YOLOX的网络主要由三个部分组成,分别是CSPDarkNet、FPN和YOLOXHead。
CSPDarkNet是YOLOX的主干特征提取网络,其输出为三个有效特征层
FPN是YOLOX的加强特征提取网络,其作用是将CSPDarkNet输出的三个有效特征层进行特征融合,将不同尺度的特征信息进行融合。
YOLOXHead是YOLOX的分类器和回归器,YOLOXHead通过FPN输出的三个特征图来判断特征点是否有物体与其对应,之前的YOLOHead是分类和回归在一个卷积里实现的,YOLOXHead则将分类和回归分开实现最后再整合在一起
CSPDarkNet主干网络主要由Focus、CSPLayer、BaseConv、DWConv、Bottleneck、SPPBottleneck组成,其网络结构如下图所示:
BaseConvert由一个卷积层,一个BN层和一个激活层组成
class BaseConv(nn.Module):
def __init__(self,
in_channels,
out_channels,
ksize,
stride,
groups=1,
bias=False,
act="silu"):
super(BaseConv, self).__init__()
self.conv = nn.Conv2d(in_channels=in_channels,
out_channels=out_channels,
kernel_size=ksize,
stride=stride,
groups=groups,
padding=(ksize - 1) // 2,
bias=bias)
self.bn = nn.BatchNorm2d(out_channels, eps=0.001, momentum=0.03)
self.act = get_activation(act, inplace=True)
def forward(self, x):
return self.act(self.bn(self.conv(x)))
def get_activation(name="silu", inplace=True):
if name == "silu":
module = SiLU()
elif name == "relu":
module = nn.ReLU(inplace=inplace)
elif name == "lrelu":
module = nn.LeakyReLU(0.1, inplace=inplace)

#### 数据记录
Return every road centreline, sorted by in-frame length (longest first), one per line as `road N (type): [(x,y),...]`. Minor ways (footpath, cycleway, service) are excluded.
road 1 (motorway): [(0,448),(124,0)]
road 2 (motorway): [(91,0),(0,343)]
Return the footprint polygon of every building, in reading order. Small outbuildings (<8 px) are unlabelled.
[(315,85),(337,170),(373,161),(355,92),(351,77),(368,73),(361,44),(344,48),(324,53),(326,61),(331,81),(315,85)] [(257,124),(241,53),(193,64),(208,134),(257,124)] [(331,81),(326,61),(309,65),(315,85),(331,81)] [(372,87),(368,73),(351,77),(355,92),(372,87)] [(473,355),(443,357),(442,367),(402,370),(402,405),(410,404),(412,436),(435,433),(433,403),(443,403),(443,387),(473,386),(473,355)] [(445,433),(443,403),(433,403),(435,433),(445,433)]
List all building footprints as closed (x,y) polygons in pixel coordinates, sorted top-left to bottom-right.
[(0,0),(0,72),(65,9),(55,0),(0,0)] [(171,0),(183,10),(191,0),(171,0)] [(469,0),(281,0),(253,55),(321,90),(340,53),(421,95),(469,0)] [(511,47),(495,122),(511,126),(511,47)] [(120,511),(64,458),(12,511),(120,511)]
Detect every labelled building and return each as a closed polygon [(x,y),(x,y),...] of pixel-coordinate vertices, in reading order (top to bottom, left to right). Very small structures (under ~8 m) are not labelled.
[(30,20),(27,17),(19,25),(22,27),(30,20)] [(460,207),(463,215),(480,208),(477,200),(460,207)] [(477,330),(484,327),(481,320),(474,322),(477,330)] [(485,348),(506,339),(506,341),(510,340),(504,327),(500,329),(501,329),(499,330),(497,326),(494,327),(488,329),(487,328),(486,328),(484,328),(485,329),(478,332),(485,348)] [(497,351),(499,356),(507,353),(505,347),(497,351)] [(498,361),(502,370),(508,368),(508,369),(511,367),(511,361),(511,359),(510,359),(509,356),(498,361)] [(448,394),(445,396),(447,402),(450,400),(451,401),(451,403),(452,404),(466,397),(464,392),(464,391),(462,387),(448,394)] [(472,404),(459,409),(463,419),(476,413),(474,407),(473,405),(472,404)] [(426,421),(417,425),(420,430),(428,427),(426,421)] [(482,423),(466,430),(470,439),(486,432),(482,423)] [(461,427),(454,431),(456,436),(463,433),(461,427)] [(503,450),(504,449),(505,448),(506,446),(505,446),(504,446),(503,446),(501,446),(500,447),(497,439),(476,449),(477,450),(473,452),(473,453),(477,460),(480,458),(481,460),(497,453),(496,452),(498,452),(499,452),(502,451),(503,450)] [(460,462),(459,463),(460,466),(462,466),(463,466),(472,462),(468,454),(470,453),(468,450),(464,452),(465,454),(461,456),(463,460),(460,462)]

#### 待办事项
1 - 按照 YOLOX 网络说明,YOLOX 的网络主要由哪三个部分组成?
2 - YOLOX 网络说明中以“YOLOXHead是YOLOX的分类器和回归器”开头的那一段,能否改写成简短的要点列表,并保留主要事实?
3 - 请从 YOLOX 网络说明的末尾接着往下写。

#### 逐题作答
1 - CSPDarkNet、FPN 和 YOLOXHead。

2 -
- YOLOXHead 是 YOLOX 的分类器和回归器。
- 它根据 FPN 输出的三个特征图,判断特征点是否有物体与之对应。
- 以往的 YOLOHead 在一个卷积里同时实现分类和回归。
- YOLOXHead 把分类和回归分开实现,最后再整合在一起。

3 -
else:
raise AttributeError("Unsupported act type: {}".format(name))
return module
深度可分离卷积,由一个逐通道卷积和一个逐点卷积构成,具体介绍
深度可分离卷积
class DWConv(nn.Module):
def __init__(self,
in_channels,
out_channels,
ksize,
stride=1,
act="silu"):
super(DWConv, self).__init__()
self.dconv = BaseConv(in_channels=in_channels,
out_channels=in_channels,
ksize=ksize,
stride=stride,
groups=in_channels,
act=act)
self.pconv = BaseConv(in_channels=in_channels,
out_channels=out_channels,
ksize=1,
stride=1,
groups=1,
act=act)
def forward(self, x):
return self.pconv(self.dconv(x))
Focus网络将输入图片分别从第一行第一列、第一行第二列、第二行第一列、第二行第二例开始,每隔一个像素取出一个像素组成一个新的图片,就会得到四个长宽缩小一半的图像,再将其堆叠在一起,使得通道数变为原来的4倍,即12
使用python的切片可以很方便的截取出四个独立的特征层,再使用torch.cat将其堆叠
class Focus(nn.Module):
def __init__(self,
in_channels,
out_channels,
ksize=1,
stride=1,
act="silu"):
super(Focus, self).__init__()
self.conv = BaseConv(in_channels=in_channels * 4,
out_channels=out_channels,
ksize=ksize,
stride=stride,
act=act)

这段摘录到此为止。